Work at the summit will be dominated by the Middle East and the Iranian nuclear crisis. But plenty of attention will be given to economic questions: multilateral negotiation; South-South cooperation; poverty and debt, in the final 86-page document to be adopted at the conclusion of talks. The aim of this 14th summit is to inject new life into the NAM; to re-brand the movement in order to influence the current international reality, where the USA and its allies wish to dominate exclusively, and the United Nations appears paralysed. This is necessary since following the disappearance of the USSR and the end of East-West rivalry, the non-aligned movement no longer had a place and seemed destined to disappear.

Since the last summit in Kuala Lumpur in 2003, the political makeup of the non-aligned movement has changed.
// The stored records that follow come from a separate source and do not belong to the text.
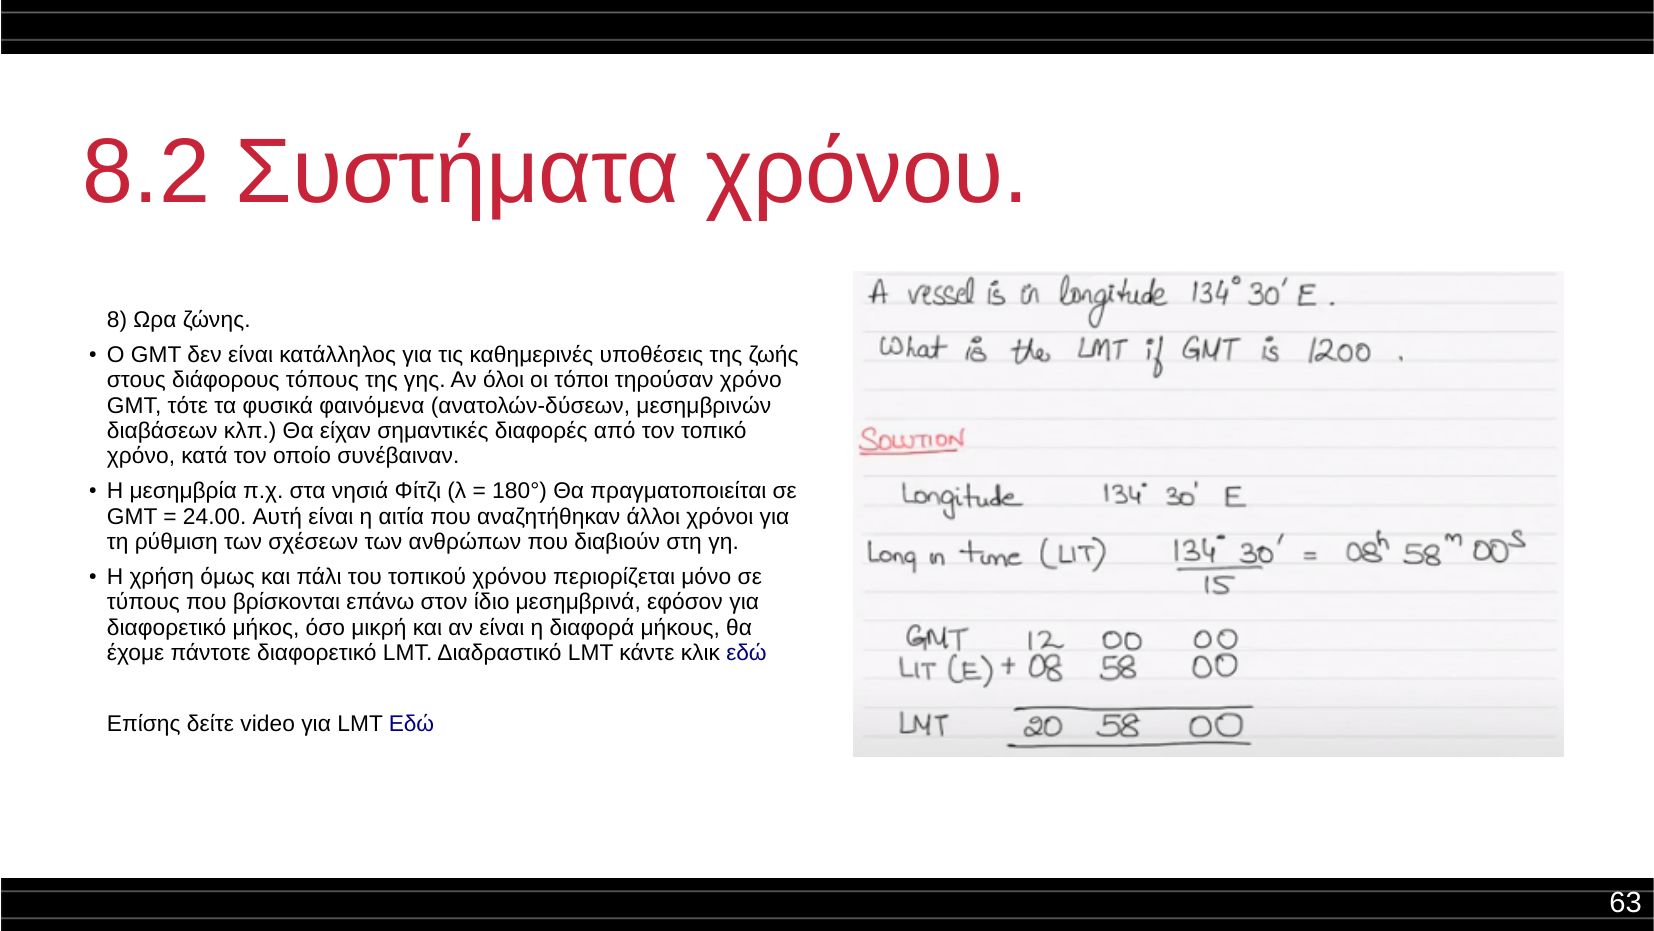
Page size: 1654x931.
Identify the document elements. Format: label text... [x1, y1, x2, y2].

picture [1, 878, 1654, 931]
picture [853, 271, 1564, 757]
title 8.2 Συστήματα χρόνου. [82, 92, 1571, 249]
list 8) Ωρα ζώνης. Ο GMT δεν είναι κατάλληλος για τις καθημερινές υποθέσεις της ζωής στους διάφορους τόπους της γης. Αν όλοι οι τόποι τηρούσαν χρόνο GMT, τότε τα φυσικά φαινόμενα (ανατολών-δύσεων, μεσημβρινών διαβάσεων κλπ.) Θα είχαν σημαντικές διαφορές από τον τοπικό χρόνο, κατά τον οποίο συνέβαιναν. Η μεσημβρία π.χ. στα νησιά Φίτζι (λ = 180°) Θα πραγματοποιείται σε GMT = 24.00. Αυτή είναι η αιτία που αναζητήθηκαν άλλοι χρόνοι για τη ρύθμιση των σχέσεων των ανθρώπων που διαβιούν στη γη. Η χρήση όμως και πάλι του τοπικού χρόνου περιορίζεται μόνο σε τύπους που βρίσκονται επάνω στον ίδιο μεσημβρινά, εφόσον για διαφορετικό μήκος, όσο μικρή και αν είναι η διαφορά μήκους, θα έχομε πάντοτε διαφορετικό LΜΤ. Διαδραστικό LMT κάντε κλικ εδώ Επίσης δείτε video για LMT Εδώ [82, 271, 809, 758]
picture [1, 0, 1654, 54]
Several countries have veered to the left, particularly in South America, notably Venezuela, Brazil, Bolivia and Chile. In the Middle East, tensions remain very high, due to the American intervention in Iraq, and the occupation of Gaza and the West Bank by Israel, and its war of aggression against Lebanon. Central Asia is not stable and the situation in Africa remains worrying.

The gulf between the rich North and the poor South has widened as never before. What’s more, among the non-aligned member countries there are a few genuine economic heavyweights like Brazil and India, even South Africa and Malaysia, whereas others are in a situation of extreme poverty. Some countries are endowed with democratic regimes while others possess authoritarian, corrupt or dictatorial governments. Finally, although many are more or less allies of Washington, the fact remains that they all face the same problems of development and poverty.

Under these conditions one of the summit’s jobs will be to reconcile such contradictory interests and head towards a basic consensus on the big issues of the moment. One such case is the Iran nuclear issue which should get support from the non-aligned nations. As for the Near East, this 14th summit should reaffirm its support for the Palestinians’ right to a state with East Jerusalem as its capital. On Lebanon, a firm condemnation of Israel is expected. Conversely, on Iraq, the draft resolution currently under examination expresses the non-aligned nations’ support for the Iraqi government without breathing a word about the US role. Another resolution being looked at is about reform of the UN, notably enlarging the Security Council to include Third-World members, for example Brazil, which is considering applying for membership.